===== Data in this exercise =====

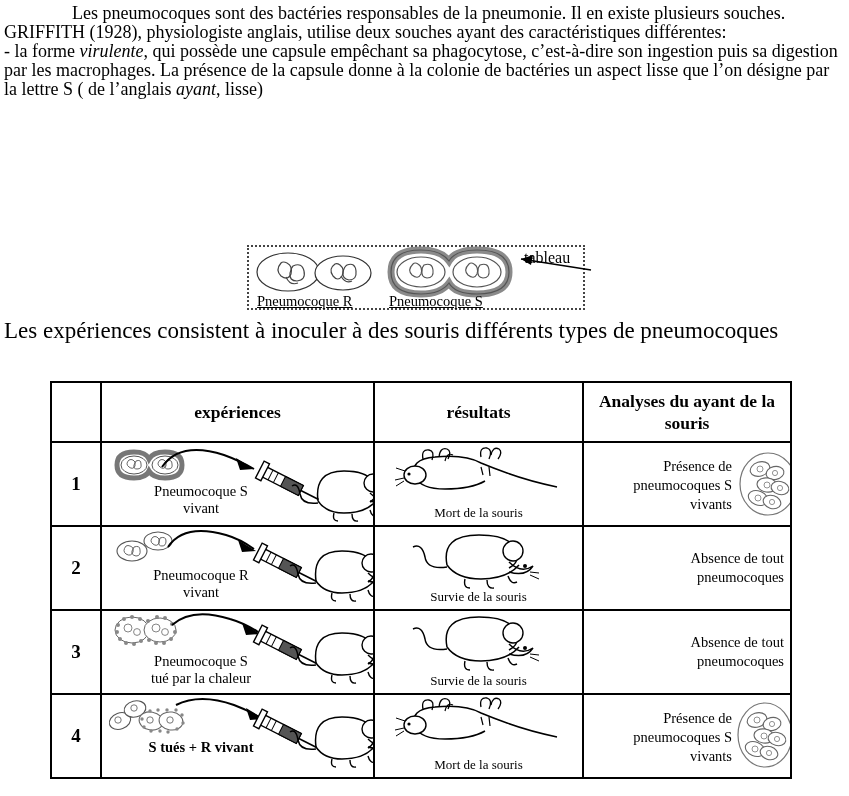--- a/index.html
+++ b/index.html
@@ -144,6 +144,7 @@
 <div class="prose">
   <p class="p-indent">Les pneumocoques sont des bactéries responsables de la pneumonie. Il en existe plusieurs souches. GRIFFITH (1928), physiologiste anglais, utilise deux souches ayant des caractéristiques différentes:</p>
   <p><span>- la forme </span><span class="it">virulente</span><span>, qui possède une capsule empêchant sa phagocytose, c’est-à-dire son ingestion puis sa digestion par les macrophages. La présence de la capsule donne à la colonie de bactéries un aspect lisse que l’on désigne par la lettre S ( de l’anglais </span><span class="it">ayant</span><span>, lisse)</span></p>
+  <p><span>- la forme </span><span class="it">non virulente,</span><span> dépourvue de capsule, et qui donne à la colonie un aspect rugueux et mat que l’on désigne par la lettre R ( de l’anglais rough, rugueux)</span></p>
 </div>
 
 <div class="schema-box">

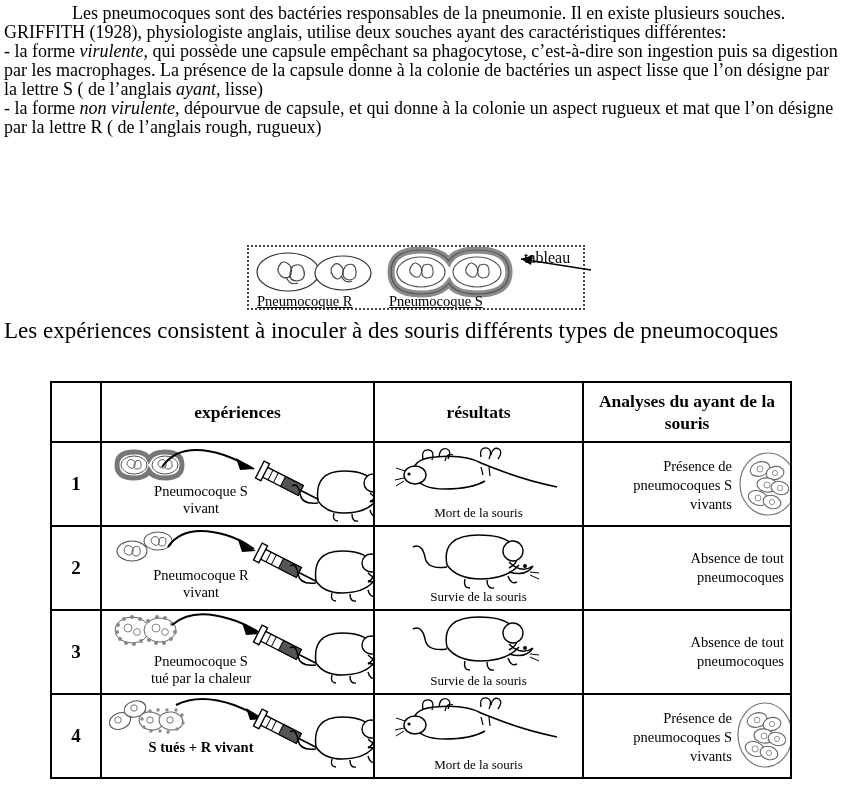--- a/index.html
+++ b/index.html
@@ -129,7 +129,7 @@
     position: absolute;
     left: 8px; top: 14px;
     width: 140px;
-    text-align: right;
+    text-align: center;
     font-size: 14.5px;
     line-height: 19px;
   }

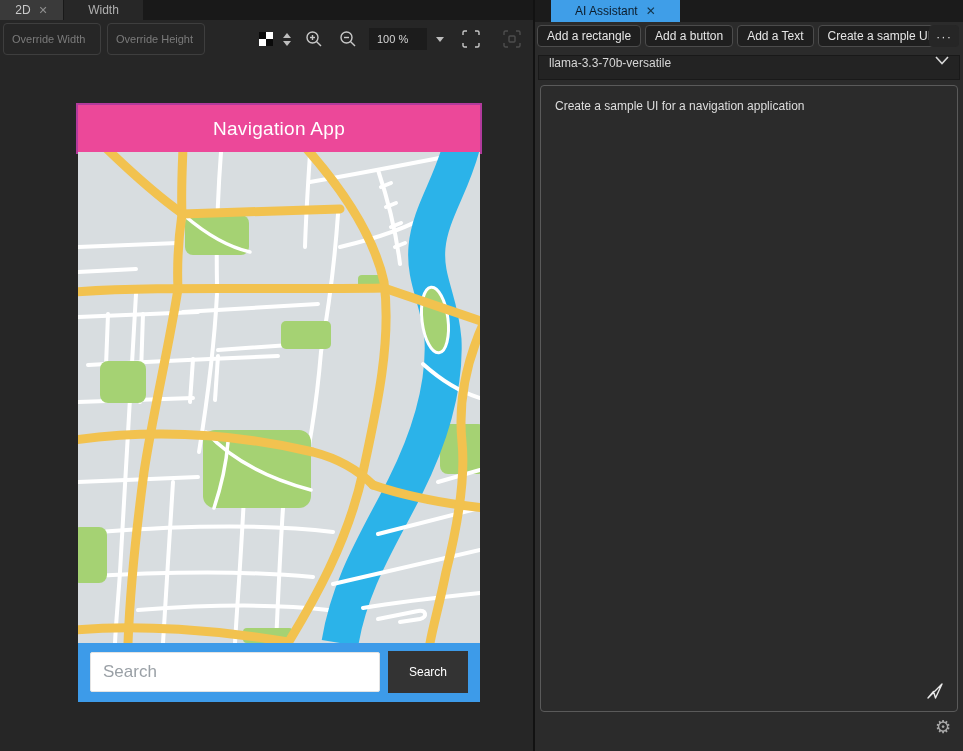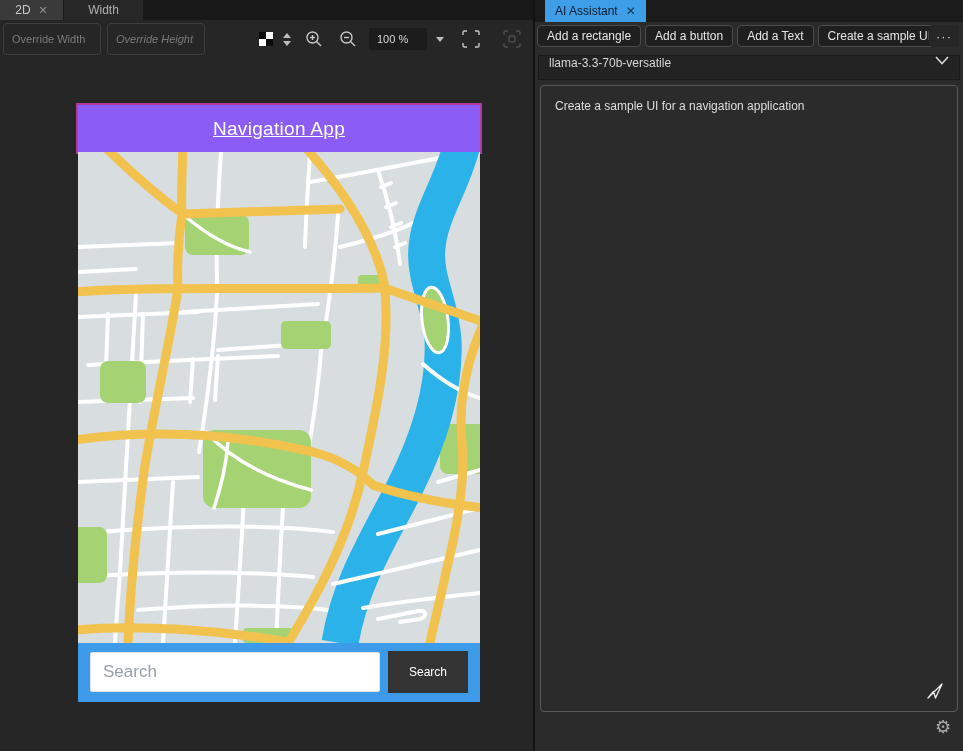--- a/index.html
+++ b/index.html
@@ -63,7 +63,7 @@
   
   .right-panel { position:absolute; left:535px; top:0; width:428px; height:751px; background:#2b2b2b; }
   .ai-tabbar { position:absolute; left:0; top:0; width:428px; height:22px; background:#1b1b1b; }
-  .ai-tab { position:absolute; left:10px; top:0; height:22px; padding:0 10px;
+  .ai-tab { position:absolute; left:16px; top:0; height:22px; padding:0 24px;
             background:#3f9ee8; color:#0c1c2b; font-size:12px;
             display:flex; align-items:center; gap:8px; }
   .ai-tab .tab-close { font-size:12px; color:#123349; }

=====

**Task item:** Copy the lines above exactly and exclude every image.

**Answer box:**
--- a/index.html
+++ b/index.html
@@ -144,6 +144,7 @@
 <div class="prose">
   <p class="p-indent">Les pneumocoques sont des bactéries responsables de la pneumonie. Il en existe plusieurs souches. GRIFFITH (1928), physiologiste anglais, utilise deux souches ayant des caractéristiques différentes:</p>
   <p><span>- la forme </span><span class="it">virulente</span><span>, qui possède une capsule empêchant sa phagocytose, c’est-à-dire son ingestion puis sa digestion par les macrophages. La présence de la capsule donne à la colonie de bactéries un aspect lisse que l’on désigne par la lettre S ( de l’anglais </span><span class="it">ayant</span><span>, lisse)</span></p>
+  <p><span>- la forme </span><span class="it">non virulente,</span><span> dépourvue de capsule, et qui donne à la colonie un aspect rugueux et mat que l’on désigne par la lettre R ( de l’anglais rough, rugueux)</span></p>
 </div>
 
 <div class="schema-box">

--- a/index.html
+++ b/index.html
@@ -129,7 +129,7 @@
     position: absolute;
     left: 8px; top: 14px;
     width: 140px;
-    text-align: right;
+    text-align: center;
     font-size: 14.5px;
     line-height: 19px;
   }

--- a/index.html
+++ b/index.html
@@ -63,7 +63,7 @@
   
   .right-panel { position:absolute; left:535px; top:0; width:428px; height:751px; background:#2b2b2b; }
   .ai-tabbar { position:absolute; left:0; top:0; width:428px; height:22px; background:#1b1b1b; }
-  .ai-tab { position:absolute; left:10px; top:0; height:22px; padding:0 10px;
+  .ai-tab { position:absolute; left:16px; top:0; height:22px; padding:0 24px;
             background:#3f9ee8; color:#0c1c2b; font-size:12px;
             display:flex; align-items:center; gap:8px; }
   .ai-tab .tab-close { font-size:12px; color:#123349; }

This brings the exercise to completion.